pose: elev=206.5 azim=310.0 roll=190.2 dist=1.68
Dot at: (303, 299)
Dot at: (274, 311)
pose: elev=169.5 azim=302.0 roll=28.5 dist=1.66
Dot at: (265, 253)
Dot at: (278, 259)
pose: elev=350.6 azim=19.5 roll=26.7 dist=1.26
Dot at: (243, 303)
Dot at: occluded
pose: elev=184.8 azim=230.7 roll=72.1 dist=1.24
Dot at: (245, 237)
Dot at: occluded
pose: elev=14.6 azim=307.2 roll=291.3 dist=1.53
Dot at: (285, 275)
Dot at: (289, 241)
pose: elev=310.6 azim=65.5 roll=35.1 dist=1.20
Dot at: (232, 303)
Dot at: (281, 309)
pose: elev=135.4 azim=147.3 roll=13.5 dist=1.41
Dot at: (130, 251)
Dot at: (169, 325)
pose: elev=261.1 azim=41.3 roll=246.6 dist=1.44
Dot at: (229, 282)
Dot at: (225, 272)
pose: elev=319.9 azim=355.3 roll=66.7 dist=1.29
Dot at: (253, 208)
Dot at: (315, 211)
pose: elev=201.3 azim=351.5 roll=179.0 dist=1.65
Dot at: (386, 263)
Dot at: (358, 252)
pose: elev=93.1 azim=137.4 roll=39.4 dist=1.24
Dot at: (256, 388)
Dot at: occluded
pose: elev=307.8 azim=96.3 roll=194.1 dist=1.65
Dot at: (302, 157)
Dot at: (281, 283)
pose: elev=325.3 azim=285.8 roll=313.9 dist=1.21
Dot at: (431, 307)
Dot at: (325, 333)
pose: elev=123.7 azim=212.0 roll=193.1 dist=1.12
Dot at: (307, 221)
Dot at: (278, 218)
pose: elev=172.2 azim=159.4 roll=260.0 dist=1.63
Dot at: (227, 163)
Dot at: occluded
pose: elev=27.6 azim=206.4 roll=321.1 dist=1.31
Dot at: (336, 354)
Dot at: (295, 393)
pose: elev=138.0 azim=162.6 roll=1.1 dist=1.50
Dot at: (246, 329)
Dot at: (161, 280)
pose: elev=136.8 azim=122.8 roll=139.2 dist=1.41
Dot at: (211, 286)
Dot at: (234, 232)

************

- YOUR OBJECTIVE
Rewrite every line of the entries above as one numbered list, omitting any blank lines.

- EXERCISE OUTPUT
1. pose: elev=206.5 azim=310.0 roll=190.2 dist=1.68
2. Dot at: (303, 299)
3. Dot at: (274, 311)
4. pose: elev=169.5 azim=302.0 roll=28.5 dist=1.66
5. Dot at: (265, 253)
6. Dot at: (278, 259)
7. pose: elev=350.6 azim=19.5 roll=26.7 dist=1.26
8. Dot at: (243, 303)
9. Dot at: occluded
10. pose: elev=184.8 azim=230.7 roll=72.1 dist=1.24
11. Dot at: (245, 237)
12. Dot at: occluded
13. pose: elev=14.6 azim=307.2 roll=291.3 dist=1.53
14. Dot at: (285, 275)
15. Dot at: (289, 241)
16. pose: elev=310.6 azim=65.5 roll=35.1 dist=1.20
17. Dot at: (232, 303)
18. Dot at: (281, 309)
19. pose: elev=135.4 azim=147.3 roll=13.5 dist=1.41
20. Dot at: (130, 251)
21. Dot at: (169, 325)
22. pose: elev=261.1 azim=41.3 roll=246.6 dist=1.44
23. Dot at: (229, 282)
24. Dot at: (225, 272)
25. pose: elev=319.9 azim=355.3 roll=66.7 dist=1.29
26. Dot at: (253, 208)
27. Dot at: (315, 211)
28. pose: elev=201.3 azim=351.5 roll=179.0 dist=1.65
29. Dot at: (386, 263)
30. Dot at: (358, 252)
31. pose: elev=93.1 azim=137.4 roll=39.4 dist=1.24
32. Dot at: (256, 388)
33. Dot at: occluded
34. pose: elev=307.8 azim=96.3 roll=194.1 dist=1.65
35. Dot at: (302, 157)
36. Dot at: (281, 283)
37. pose: elev=325.3 azim=285.8 roll=313.9 dist=1.21
38. Dot at: (431, 307)
39. Dot at: (325, 333)
40. pose: elev=123.7 azim=212.0 roll=193.1 dist=1.12
41. Dot at: (307, 221)
42. Dot at: (278, 218)
43. pose: elev=172.2 azim=159.4 roll=260.0 dist=1.63
44. Dot at: (227, 163)
45. Dot at: occluded
46. pose: elev=27.6 azim=206.4 roll=321.1 dist=1.31
47. Dot at: (336, 354)
48. Dot at: (295, 393)
49. pose: elev=138.0 azim=162.6 roll=1.1 dist=1.50
50. Dot at: (246, 329)
51. Dot at: (161, 280)
52. pose: elev=136.8 azim=122.8 roll=139.2 dist=1.41
53. Dot at: (211, 286)
54. Dot at: (234, 232)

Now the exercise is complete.